● **AIM OF THE EXERCISE**
Set down every line below, word for word.
[[ DATASET EXCERPTS open ]]
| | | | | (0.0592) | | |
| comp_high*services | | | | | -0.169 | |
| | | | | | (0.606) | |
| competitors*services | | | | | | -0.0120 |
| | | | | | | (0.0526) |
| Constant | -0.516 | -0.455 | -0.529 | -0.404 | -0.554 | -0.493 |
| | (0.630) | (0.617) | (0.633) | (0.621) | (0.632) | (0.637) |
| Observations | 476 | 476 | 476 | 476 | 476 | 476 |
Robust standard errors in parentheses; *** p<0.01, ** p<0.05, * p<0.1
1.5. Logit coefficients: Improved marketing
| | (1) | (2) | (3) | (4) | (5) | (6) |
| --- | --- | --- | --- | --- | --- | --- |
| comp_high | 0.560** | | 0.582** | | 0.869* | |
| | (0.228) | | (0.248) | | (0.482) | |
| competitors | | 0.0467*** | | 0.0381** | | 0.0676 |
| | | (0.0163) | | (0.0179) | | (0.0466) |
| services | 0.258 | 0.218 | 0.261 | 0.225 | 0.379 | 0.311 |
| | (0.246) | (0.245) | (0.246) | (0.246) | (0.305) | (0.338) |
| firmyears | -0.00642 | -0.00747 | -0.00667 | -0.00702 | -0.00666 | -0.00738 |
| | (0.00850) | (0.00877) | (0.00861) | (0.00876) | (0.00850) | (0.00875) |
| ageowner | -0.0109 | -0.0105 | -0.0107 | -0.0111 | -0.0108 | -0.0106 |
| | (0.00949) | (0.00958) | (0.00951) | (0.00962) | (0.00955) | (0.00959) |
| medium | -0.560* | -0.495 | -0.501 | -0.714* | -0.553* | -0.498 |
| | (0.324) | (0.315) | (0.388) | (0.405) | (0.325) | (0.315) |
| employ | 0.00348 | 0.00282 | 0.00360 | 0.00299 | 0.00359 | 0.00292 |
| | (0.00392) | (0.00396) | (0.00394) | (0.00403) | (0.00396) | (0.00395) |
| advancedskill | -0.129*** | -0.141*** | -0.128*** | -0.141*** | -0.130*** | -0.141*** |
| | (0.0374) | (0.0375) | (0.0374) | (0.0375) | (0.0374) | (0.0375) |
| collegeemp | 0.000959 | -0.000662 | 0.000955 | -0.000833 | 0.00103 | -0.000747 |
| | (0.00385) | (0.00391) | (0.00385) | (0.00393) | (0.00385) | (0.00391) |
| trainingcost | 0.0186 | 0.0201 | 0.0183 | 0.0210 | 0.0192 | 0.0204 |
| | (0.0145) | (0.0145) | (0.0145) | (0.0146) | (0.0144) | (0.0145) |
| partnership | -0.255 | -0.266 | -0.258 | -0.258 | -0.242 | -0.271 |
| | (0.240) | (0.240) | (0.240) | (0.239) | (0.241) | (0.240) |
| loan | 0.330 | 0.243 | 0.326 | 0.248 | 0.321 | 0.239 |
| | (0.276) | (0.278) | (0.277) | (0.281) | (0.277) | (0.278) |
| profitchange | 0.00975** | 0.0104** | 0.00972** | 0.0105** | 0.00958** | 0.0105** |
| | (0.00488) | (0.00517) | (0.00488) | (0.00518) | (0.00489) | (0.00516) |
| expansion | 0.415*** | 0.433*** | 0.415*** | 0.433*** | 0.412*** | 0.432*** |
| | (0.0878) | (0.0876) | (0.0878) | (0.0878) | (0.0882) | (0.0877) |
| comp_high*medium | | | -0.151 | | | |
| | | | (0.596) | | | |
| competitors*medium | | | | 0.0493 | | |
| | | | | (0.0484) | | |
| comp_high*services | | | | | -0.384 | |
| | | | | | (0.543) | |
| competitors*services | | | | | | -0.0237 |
[[ DATASET EXCERPTS closed ]]
● **EXPECTED ANSWER**
| | | | | (0.0592) | | |
| comp_high*services | | | | | -0.169 | |
| | | | | | (0.606) | |
| competitors*services | | | | | | -0.0120 |
| | | | | | | (0.0526) |
| Constant | -0.516 | -0.455 | -0.529 | -0.404 | -0.554 | -0.493 |
| | (0.630) | (0.617) | (0.633) | (0.621) | (0.632) | (0.637) |
| Observations | 476 | 476 | 476 | 476 | 476 | 476 |
Robust standard errors in parentheses; *** p<0.01, ** p<0.05, * p<0.1
1.5. Logit coefficients: Improved marketing
| | (1) | (2) | (3) | (4) | (5) | (6) |
| --- | --- | --- | --- | --- | --- | --- |
| comp_high | 0.560** | | 0.582** | | 0.869* | |
| | (0.228) | | (0.248) | | (0.482) | |
| competitors | | 0.0467*** | | 0.0381** | | 0.0676 |
| | | (0.0163) | | (0.0179) | | (0.0466) |
| services | 0.258 | 0.218 | 0.261 | 0.225 | 0.379 | 0.311 |
| | (0.246) | (0.245) | (0.246) | (0.246) | (0.305) | (0.338) |
| firmyears | -0.00642 | -0.00747 | -0.00667 | -0.00702 | -0.00666 | -0.00738 |
| | (0.00850) | (0.00877) | (0.00861) | (0.00876) | (0.00850) | (0.00875) |
| ageowner | -0.0109 | -0.0105 | -0.0107 | -0.0111 | -0.0108 | -0.0106 |
| | (0.00949) | (0.00958) | (0.00951) | (0.00962) | (0.00955) | (0.00959) |
| medium | -0.560* | -0.495 | -0.501 | -0.714* | -0.553* | -0.498 |
| | (0.324) | (0.315) | (0.388) | (0.405) | (0.325) | (0.315) |
| employ | 0.00348 | 0.00282 | 0.00360 | 0.00299 | 0.00359 | 0.00292 |
| | (0.00392) | (0.00396) | (0.00394) | (0.00403) | (0.00396) | (0.00395) |
| advancedskill | -0.129*** | -0.141*** | -0.128*** | -0.141*** | -0.130*** | -0.141*** |
| | (0.0374) | (0.0375) | (0.0374) | (0.0375) | (0.0374) | (0.0375) |
| collegeemp | 0.000959 | -0.000662 | 0.000955 | -0.000833 | 0.00103 | -0.000747 |
| | (0.00385) | (0.00391) | (0.00385) | (0.00393) | (0.00385) | (0.00391) |
| trainingcost | 0.0186 | 0.0201 | 0.0183 | 0.0210 | 0.0192 | 0.0204 |
| | (0.0145) | (0.0145) | (0.0145) | (0.0146) | (0.0144) | (0.0145) |
| partnership | -0.255 | -0.266 | -0.258 | -0.258 | -0.242 | -0.271 |
| | (0.240) | (0.240) | (0.240) | (0.239) | (0.241) | (0.240) |
| loan | 0.330 | 0.243 | 0.326 | 0.248 | 0.321 | 0.239 |
| | (0.276) | (0.278) | (0.277) | (0.281) | (0.277) | (0.278) |
| profitchange | 0.00975** | 0.0104** | 0.00972** | 0.0105** | 0.00958** | 0.0105** |
| | (0.00488) | (0.00517) | (0.00488) | (0.00518) | (0.00489) | (0.00516) |
| expansion | 0.415*** | 0.433*** | 0.415*** | 0.433*** | 0.412*** | 0.432*** |
| | (0.0878) | (0.0876) | (0.0878) | (0.0878) | (0.0882) | (0.0877) |
| comp_high*medium | | | -0.151 | | | |
| | | | (0.596) | | | |
| competitors*medium | | | | 0.0493 | | |
| | | | | (0.0484) | | |
| comp_high*services | | | | | -0.384 | |
| | | | | | (0.543) | |
| competitors*services | | | | | | -0.0237 |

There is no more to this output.